In High on the Hog, the Jessica Harris often reference family cooking throughout the excerpt. Family food history doesn’t necessarily involve simply food passed down from one generation to another. Family food can have much deeper links than just involving a household itself. It can link to a wider range of people, even be a representation of a group of people. The areas involving food is a key heritage between the author’s heritage and a connection to her own family.

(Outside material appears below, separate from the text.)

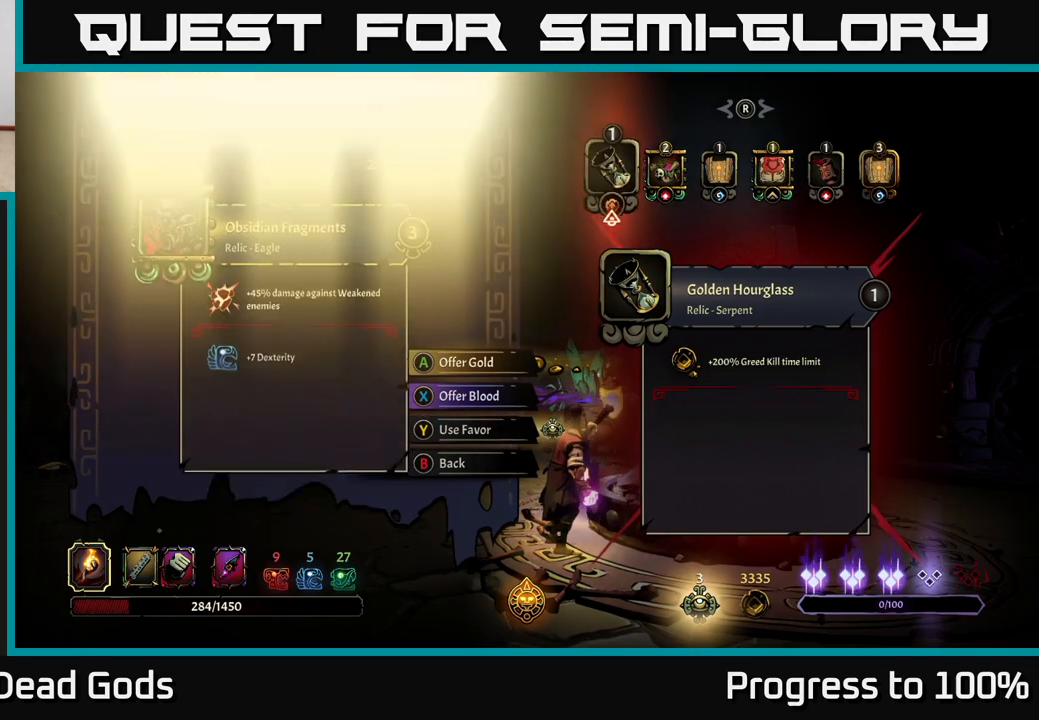
{"buttons": [], "left_stick": "center", "right_stick": "center", "events": []}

In the beginning the author would often reference her family cooking and her mother’s interest to the past involving slavery. This would lead into the work itself as she provides an overview of plantation living and lifestyle for the slaves. It goes from structuring in the earlier days to accounts given of their lifestyle. What is interesting is how the author doesn’t focus on a certain group of slaves, but that of various different areas and people. This overarching unification of food provides similar accounts in terms of types of food that was available and how a distinct style of cooking came to be. It also provides the read an understanding of how these slaves bonded and how similar they were as to imply a collective whole whilst still being having individualistic aspects.

The accounts provided by the author involves not only slaves, but those on the outside looking in. It showed a clear difference between the two different kind of peoples during the period, not just in the style of the accounts, but also a separation compared to the slave accounts. Throughout the piece those looking out to within give factual descriptions of what the slaves had to eat. While the narratives explain a much more personal response of what they had to deal with during the time period.

Even as the work is mostly a description piece of history, it also shows a connection to what the author considered important. Even separated into regions there grows a distinct culture of food that even with different ingredients showed a foundation that would change throughout a household. This food culture is harsh, but the people made it their own. It is tied to them in both history through family heritage and documents connecting various people and places together.

1 Comment

  1. Jeffrey Mcmichael

    I like the point you brought up about how food can tie together not only a household but also a wide range or group of people. I’ve seen this in my own life before, but gratefully not under the same circumstance as those who suffered in slavery. Having lived in Georgia for years I’ve become accustomed to the food here, but I moved to Ohio for a few years and saw various families and local people come together to eat Cincinnati-style chili and some of the local ice cream, for example. When you ate those foods it made you feel like you were a part of that history and it felt like you were a true “Cincinnatian”. Likewise when eating food with a heritage behind it you become more appreciative of that culture and people.